As far as I tested, I didn't notice the 'P' failing with the same error.
That's why I didn't touch anything there.
>
> Even if i would get OKs for the following patch right now,
As far as I tested it, it seems that your patch effectively solves the
second issue.
> i would
> prefer waiting until after release. We have clearly lived with this
> bug fur years, so it is not release-critical, and the risk of breaking
> the shell so close to release does not feel acceptable.
>
> As a final remark, this patch illustrates what i said a few days ago.
> The places in the code affected by these kinds of issues are not
> easy to find. There may be no more conspicious indications in the
> code than an innocuous-looking ++ or -- operator.
>
> Yours,
> Ingo
Thank you, Ingo! I'm glad to have your feedback again. I thought you'd
gotten tired of me. :-)
[2] I don't know if you remember, but a discussion I had with you
privately *many* years ago where you expressed this approach was
what encourage me to post my mail(1) patches in tech@ years later.

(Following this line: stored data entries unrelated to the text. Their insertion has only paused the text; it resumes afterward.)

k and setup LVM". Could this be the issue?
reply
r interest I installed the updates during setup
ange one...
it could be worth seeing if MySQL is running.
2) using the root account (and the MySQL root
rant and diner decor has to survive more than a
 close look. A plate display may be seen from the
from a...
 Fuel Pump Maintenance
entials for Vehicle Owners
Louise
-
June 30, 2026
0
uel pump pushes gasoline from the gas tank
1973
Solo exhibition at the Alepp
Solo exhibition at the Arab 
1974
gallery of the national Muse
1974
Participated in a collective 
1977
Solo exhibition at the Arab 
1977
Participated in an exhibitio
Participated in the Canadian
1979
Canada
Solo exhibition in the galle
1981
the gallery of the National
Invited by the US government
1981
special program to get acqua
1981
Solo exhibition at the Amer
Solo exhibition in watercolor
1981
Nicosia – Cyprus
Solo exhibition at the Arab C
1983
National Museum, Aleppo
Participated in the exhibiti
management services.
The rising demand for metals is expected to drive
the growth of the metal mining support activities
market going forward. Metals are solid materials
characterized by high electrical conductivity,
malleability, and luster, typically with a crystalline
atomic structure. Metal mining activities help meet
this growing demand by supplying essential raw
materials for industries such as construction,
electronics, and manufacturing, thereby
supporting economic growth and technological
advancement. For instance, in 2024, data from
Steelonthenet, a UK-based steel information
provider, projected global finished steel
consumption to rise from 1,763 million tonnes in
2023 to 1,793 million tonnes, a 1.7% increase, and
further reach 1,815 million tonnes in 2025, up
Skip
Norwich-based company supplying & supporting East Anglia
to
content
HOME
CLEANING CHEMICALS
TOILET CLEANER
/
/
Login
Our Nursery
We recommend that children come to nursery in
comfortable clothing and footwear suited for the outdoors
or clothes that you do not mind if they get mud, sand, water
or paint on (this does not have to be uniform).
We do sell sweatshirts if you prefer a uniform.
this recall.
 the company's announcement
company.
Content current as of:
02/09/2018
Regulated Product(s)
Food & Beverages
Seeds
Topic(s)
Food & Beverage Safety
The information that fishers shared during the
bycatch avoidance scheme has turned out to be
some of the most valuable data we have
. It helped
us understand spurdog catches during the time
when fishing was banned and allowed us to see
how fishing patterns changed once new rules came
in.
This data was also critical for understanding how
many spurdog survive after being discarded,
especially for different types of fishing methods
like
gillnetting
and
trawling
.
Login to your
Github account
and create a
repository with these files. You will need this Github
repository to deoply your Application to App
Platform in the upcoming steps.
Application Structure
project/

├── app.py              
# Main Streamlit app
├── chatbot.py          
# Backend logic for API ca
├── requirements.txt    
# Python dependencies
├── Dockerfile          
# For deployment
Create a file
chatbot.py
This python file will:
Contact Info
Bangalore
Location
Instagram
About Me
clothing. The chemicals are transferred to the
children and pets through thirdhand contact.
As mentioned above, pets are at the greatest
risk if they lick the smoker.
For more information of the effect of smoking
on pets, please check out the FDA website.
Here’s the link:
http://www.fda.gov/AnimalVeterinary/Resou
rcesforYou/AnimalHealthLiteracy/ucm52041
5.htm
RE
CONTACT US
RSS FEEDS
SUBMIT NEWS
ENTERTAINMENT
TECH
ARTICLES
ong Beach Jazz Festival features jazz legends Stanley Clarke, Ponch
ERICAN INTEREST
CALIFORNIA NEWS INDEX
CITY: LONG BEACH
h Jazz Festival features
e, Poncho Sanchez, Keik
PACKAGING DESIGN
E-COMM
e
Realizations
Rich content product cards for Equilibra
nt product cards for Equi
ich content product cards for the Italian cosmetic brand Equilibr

That's why your first reaction back then seemed contradictory to me.
Final diff solving both issues:
Index: vi.c
===================================================================
RCS file: /cvs/src/bin/ksh/vi.c,v
diff -u -p -r1.60 vi.c
--- vi.c 12 Mar 2021 02:10:25 -0000 1.60
+++ vi.c 12 Apr 2025 08:10:28 -0000
@@ -834,12 +834,16 @@ vi_cmd(int argcnt, const char *cmd)
case 'p':
modified = 1; hnum = hlast;
- if (es->linelen != 0)
- es->cursor++;
+ /* Insert after the current character. */
+ while (es->cursor < es->linelen)
+ if (!isu8cont(es->cbuf[++es->cursor]))
+ break;
while (putbuf(ybuf, yanklen, 0) == 0 && --argcnt > 0)
;
- if (es->cursor != 0)
- es->cursor--;
+ /* Back up to the last character inserted. */
+ while (es->cursor != 0)
+ if (!isu8cont(es->cbuf[--es->cursor]))
+ break;
if (argcnt != 0)
return -1;
break;
@@ -1194,9 +1198,11 @@ domove(int argcnt, const char *cmd, int
if (!sub && es->cursor + 1 >= es->linelen)
return -1;
ncursor = (*cmd == 'e' ? endword : Endword)(argcnt);
- if (!sub)
- while (isu8cont((unsigned char)es->cbuf[--ncursor]))
+ if (!sub) {
+ while (isu8cont((unsigned char)es->cbuf[ncursor]))
continue;
+ --ncursor;
+ }
break;
case 'f':
--
Walter